[Collection entries]
┌────────
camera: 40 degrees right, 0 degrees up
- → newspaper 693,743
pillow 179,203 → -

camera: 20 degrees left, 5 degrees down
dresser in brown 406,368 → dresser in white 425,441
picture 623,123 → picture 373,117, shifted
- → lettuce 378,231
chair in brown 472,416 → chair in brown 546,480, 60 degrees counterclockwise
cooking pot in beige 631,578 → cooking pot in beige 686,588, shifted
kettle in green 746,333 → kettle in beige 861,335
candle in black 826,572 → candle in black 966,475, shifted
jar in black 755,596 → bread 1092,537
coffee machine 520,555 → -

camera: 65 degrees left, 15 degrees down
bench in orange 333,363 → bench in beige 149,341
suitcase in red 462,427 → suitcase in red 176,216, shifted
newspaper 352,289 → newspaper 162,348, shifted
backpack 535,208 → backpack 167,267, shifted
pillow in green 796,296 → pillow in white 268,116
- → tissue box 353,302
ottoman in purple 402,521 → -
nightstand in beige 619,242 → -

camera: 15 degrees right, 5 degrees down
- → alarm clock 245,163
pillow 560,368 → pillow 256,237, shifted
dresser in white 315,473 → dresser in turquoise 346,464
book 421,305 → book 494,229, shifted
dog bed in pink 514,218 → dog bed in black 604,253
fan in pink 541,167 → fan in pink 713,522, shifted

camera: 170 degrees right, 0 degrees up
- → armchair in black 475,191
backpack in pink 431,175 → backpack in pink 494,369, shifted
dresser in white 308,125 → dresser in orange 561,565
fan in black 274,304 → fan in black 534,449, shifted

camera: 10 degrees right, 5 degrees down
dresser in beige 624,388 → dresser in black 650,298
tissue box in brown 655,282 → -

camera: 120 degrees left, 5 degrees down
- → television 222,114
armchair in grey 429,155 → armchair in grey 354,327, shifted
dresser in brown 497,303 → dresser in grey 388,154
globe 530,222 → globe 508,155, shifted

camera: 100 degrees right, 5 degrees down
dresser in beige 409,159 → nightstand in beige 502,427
└────────
__Exercise__
Copy range, inclusive: the line holding "camera: 120 degrees left, 5 degrees down" to the line holding "camera: 100 degrees right, 5 degrees down". Reproduce exactly those lines of the records above and no others.

__Solution to this task__
camera: 120 degrees left, 5 degrees down
- → television 222,114
armchair in grey 429,155 → armchair in grey 354,327, shifted
dresser in brown 497,303 → dresser in grey 388,154
globe 530,222 → globe 508,155, shifted

camera: 100 degrees right, 5 degrees down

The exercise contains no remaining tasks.